Le Préfet Leclerc part en guerre contre les bouquetins

Depuis ce matin, des hélicoptères sillonnent le ciel au dessus du col de la Colombière pour déposer, tels des commandos en temps de guerre, gendarmes, agents de l’office national de la chasse, assistés des lieutenants de louveterie, avec comme mission de tuer tous les bouquetins du Bargy, censés être tous atteints de brucellose.

Ce sont environ 130 personnes, dont 110 gendarmes, qui ont pris position, armes pointées sur ces animaux sauvages, fleurons de notre territoire.
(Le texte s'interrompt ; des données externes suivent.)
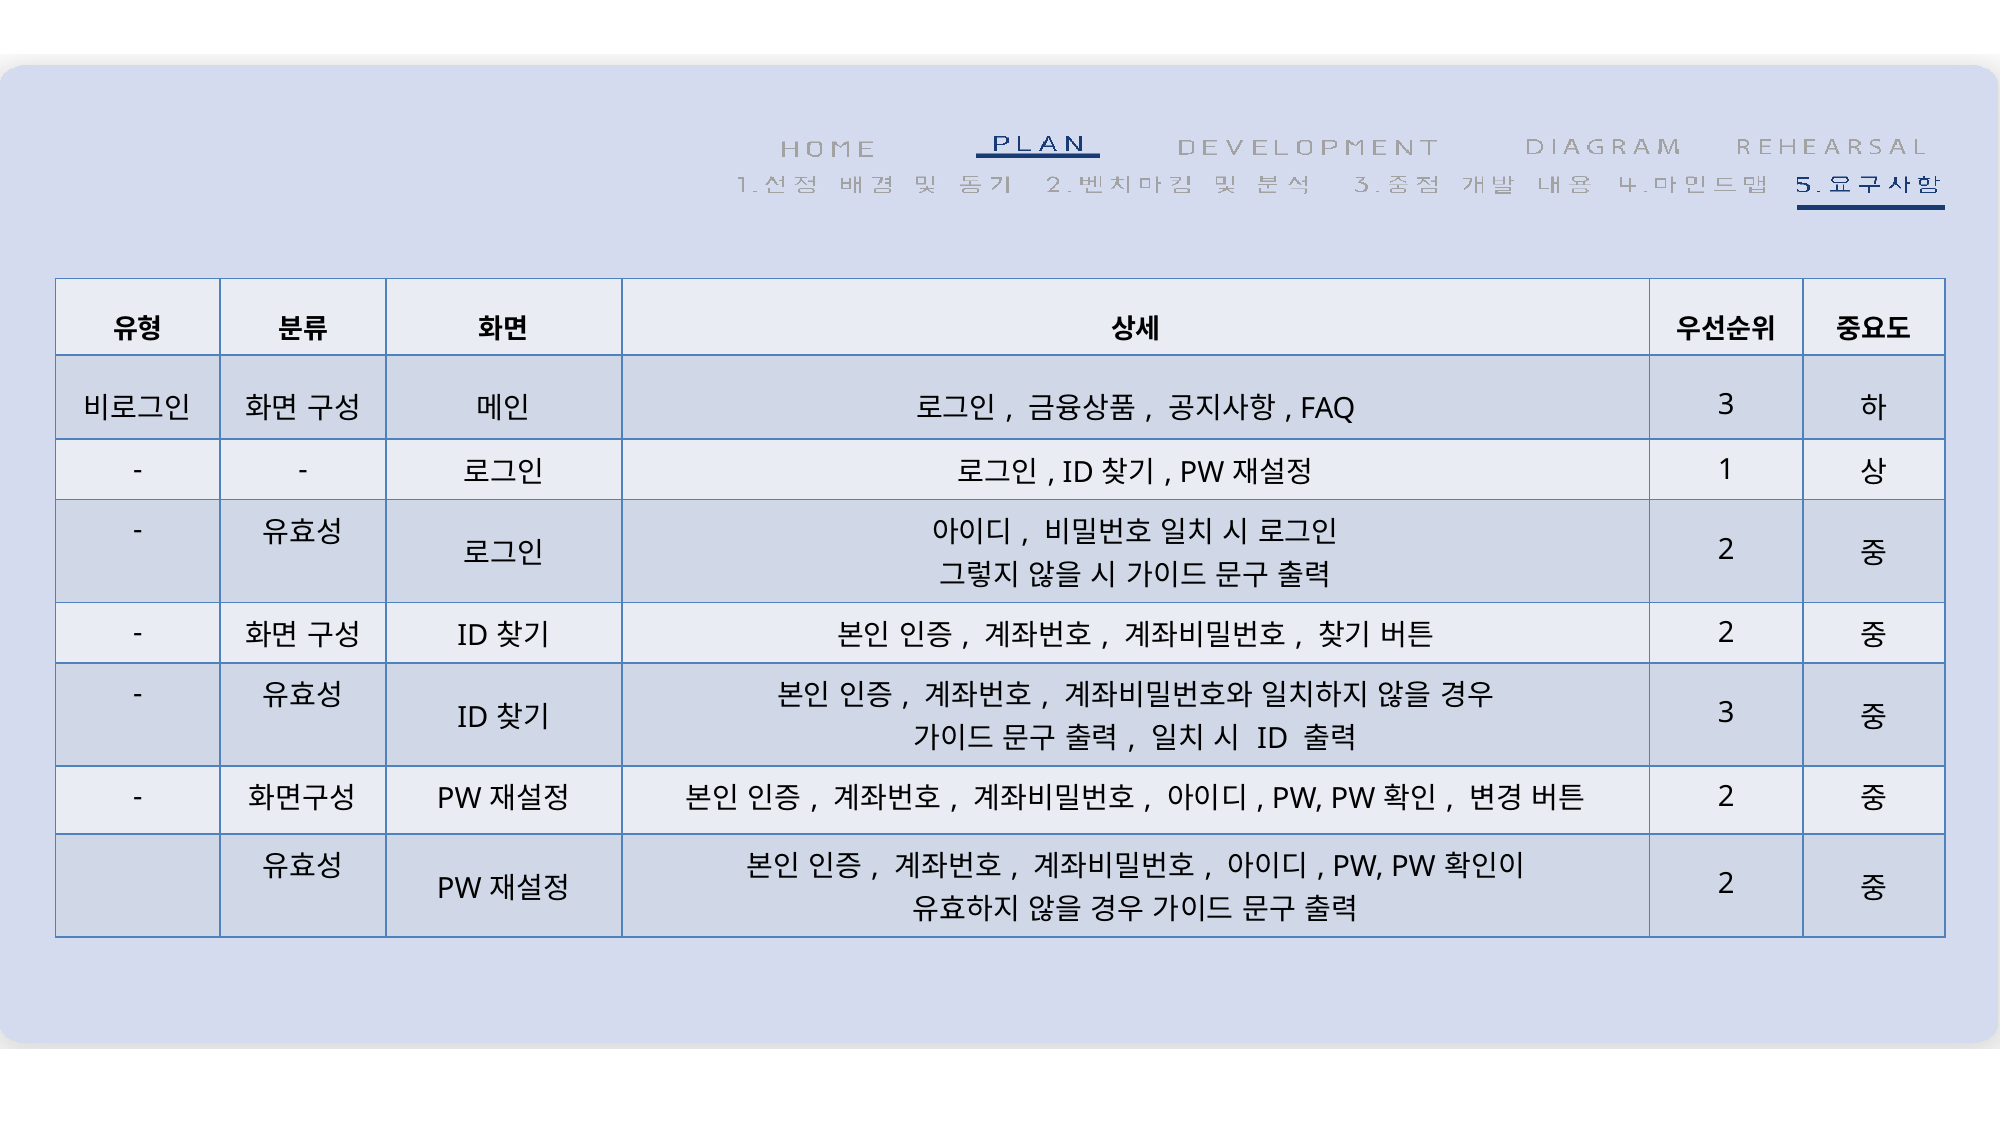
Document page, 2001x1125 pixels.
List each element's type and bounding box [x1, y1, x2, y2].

picture [0, 54, 2000, 1049]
Les militants opposés à cette opération, ont été descendus, par hélicoptères, manu militari, depuis les crêtes, les mains menottées. Un des militants nous informe que malgré la présence de personnes dans les montagnes, les tirs ont démarré.

Une décision « va-t-en guerre » selon la FRAPNA qui ne comprend pas la décision du Préfet puisque l’avis des experts avait condamné ce genre d’opération radicale.

La solution était d’éliminer les bêtes contaminées, de procéder à des prélèvements sur le reste du troupeau pour procéder à des vaccinations.

La FRAPNA est d’autant plus en colère contre le Préfet, qu’un référé, à caractère suspensif, devait être tenu le 19 décembre. Le préfet, ancien directeur adjoint du cabinet du ministre de l’intérieur, Claude Guéant, n’a pas voulu attendre et a préféré passer en force, fidèle à des procédés bien connus de son mentor.

Derrière cette opération, le lobby des éleveurs haut-savoyards n’a pas été inactif.

Une décision qui va à l’encontre du but recherché

Selon la Frapna, cette opération va disperser une grande partie du troupeau qui va contaminer d’autres territoires jusqu’à présent exempts de brucellose.